Our last chance to restrain the housing bill is with the Lords
The government’s new legislation on housing and planning will have profound implications for the future of housing in this country and should be of serious concern to everybody. Unless amended, it risks bringing about the end of social housing as we have known it since the second world war and embarking on a huge new sales programme when the financial numbers to deliver it patently don’t add up.
During the election there was a cross party consensus on the urgent need to build more housing. Completions last year, at 125,000, were half the numbers needed to keep pace with what the country needs. In London, the situation has reached crisis proportions, with prices to buy or rent moving out of reach for ordinary Londoners.
The housing and planning bill, which receives its second reading in the House of Lords on Tuesday, was the perfect opportunity for new government to tackle this issue head on.
While there are some welcome measures to tackle rogue landlords and speed up compulsory purchase, the overall effect of the bill will be to promote one form of tenure, home ownership at the expense of another, affordable rented housing. Desperately needed new social housing for rent seems to be being written out of the script.
Following the voluntary deal between the communities secretary Greg Clark and the National Housing Federation, housing associations will now have greater flexibility to decide which homes they offer to their tenants under right to buy. Local authorities however will still be picking up the bill for the right-to-buy discounts, forcing them to sell off their higher value properties as they become vacant in order to fund this. Shelter has calculated that this will cost them £1.2bn a year (pdf) and require the sale of some 113,000 council homes.
The government’s intent is that these sales will be replaced one for one but this will be very difficult if not impossible to achieve. High value council homes are invariably in high value areas: the very areas where land for new build is hardest to find. In places such as Camden and Westminster, this is likely to require the sale of more than half of their stock, making genuinely mixed communities a thing of the past.
Even with the forced sale of these properties, independent research commissioned by the Chartered Institute of Housing has found that the receipts generated will not come near to covering the cost of the discounts and replacement. London sales are calculated to provide more than half the funding, so this problem will be even more acute if the capital, as currently proposed, retains more of its receipts in order to deliver two new houses for every one sold. We will therefore start the new policy knowing that the sums do not add up.
To further boost home ownership the government plans to introduce starter homes that will enable first time buyers to purchase at 20% below market price. This was originally proposed as a welcome additional source of new supply on land not currently identified for housing. It will now be deemed “affordable”, although you would need an income of £77,000 in London to buy one, and largely replace social rented housing in new schemes. The communities secretary will be given extensive powers to direct local authorities to build starter homes whether or not they believe it is right for their areas.

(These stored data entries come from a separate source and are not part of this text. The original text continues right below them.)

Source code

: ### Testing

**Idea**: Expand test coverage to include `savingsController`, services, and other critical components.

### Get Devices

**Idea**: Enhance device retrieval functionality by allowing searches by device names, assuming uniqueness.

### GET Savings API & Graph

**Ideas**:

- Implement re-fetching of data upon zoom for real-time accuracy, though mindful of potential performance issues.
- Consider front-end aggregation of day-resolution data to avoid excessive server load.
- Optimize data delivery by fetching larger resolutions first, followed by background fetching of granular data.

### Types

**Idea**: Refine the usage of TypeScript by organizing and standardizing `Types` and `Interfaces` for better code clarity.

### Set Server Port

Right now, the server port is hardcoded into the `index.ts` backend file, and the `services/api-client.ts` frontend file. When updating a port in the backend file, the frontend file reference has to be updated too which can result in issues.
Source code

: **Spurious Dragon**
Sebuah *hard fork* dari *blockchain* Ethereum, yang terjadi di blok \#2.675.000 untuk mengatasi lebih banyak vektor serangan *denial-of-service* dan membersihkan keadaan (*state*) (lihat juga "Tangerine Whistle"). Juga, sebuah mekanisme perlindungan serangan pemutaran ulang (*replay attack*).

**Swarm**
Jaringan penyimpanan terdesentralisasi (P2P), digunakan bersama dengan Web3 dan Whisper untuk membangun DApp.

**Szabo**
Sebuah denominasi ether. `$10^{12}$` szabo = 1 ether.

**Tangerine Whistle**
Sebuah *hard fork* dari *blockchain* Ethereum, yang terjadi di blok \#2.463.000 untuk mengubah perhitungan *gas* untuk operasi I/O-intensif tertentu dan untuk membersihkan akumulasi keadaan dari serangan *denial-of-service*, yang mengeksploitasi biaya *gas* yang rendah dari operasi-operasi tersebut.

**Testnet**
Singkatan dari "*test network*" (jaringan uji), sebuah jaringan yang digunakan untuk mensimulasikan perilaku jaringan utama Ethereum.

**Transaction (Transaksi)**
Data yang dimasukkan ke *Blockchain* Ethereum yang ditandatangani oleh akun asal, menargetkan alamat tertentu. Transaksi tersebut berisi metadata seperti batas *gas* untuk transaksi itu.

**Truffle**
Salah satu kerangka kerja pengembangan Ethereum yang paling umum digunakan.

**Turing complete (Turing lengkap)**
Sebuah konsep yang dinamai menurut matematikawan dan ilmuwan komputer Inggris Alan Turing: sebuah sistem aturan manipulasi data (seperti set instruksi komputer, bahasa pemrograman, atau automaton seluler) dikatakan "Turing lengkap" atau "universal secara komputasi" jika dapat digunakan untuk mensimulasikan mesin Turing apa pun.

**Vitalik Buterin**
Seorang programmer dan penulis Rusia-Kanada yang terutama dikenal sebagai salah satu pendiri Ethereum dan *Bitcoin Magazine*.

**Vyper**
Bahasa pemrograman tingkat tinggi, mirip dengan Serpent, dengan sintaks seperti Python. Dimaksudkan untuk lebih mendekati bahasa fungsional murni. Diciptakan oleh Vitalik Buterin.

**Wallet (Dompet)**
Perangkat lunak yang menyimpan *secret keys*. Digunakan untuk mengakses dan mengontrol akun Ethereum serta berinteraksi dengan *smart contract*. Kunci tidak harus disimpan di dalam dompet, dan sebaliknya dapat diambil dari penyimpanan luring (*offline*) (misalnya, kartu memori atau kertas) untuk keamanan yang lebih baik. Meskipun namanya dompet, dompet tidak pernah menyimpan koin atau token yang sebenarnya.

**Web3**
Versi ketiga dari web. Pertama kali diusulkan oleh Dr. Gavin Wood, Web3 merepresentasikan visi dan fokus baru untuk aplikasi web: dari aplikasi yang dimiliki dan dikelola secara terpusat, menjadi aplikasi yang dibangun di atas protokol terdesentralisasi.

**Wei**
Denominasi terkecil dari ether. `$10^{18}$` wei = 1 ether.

If local authorities are big losers from the bill, then so are social tenants. There will be fewer transfer opportunities to move into bigger properties as they become vacant these are also typically the higher value properties and grant funding for new social rented housing will largely end in three years time. If household income exceeds £40,000 in London or £30,000 outside the capital, social tenants will be expected to pay at or near market rents providing little or no incentive to advance their career. If they are new council tenants, the local authority will be required to be give them a fixed term tenancy of between two and five years instead of a permanent one.
The message all this gives about the future of social housing couldn’t be clearer.
There are wider economic consequences of the government’s approach. To have any chance of delivering the level of housing this country needs we need to build more housing of all types sale, market rent, social rent and get all parties housebuilders, developers, housing associations and local authorities to raise their game. A reliance solely on building for sale will leave us much more vulnerable to another market downturn, just when the economic forecasts are beginning to look less favourable.
Much of the vital detail for how this bill will work in practice will be in regulations that have still be published, despite the bill having completed its passage through the House of Commons. To make the government’s proposals anywhere near fit for purpose, peers from all sides of the Lords are going to have their work cut out scrutinising the detail and seeking to amend and improve the bill in the weeks and months ahead.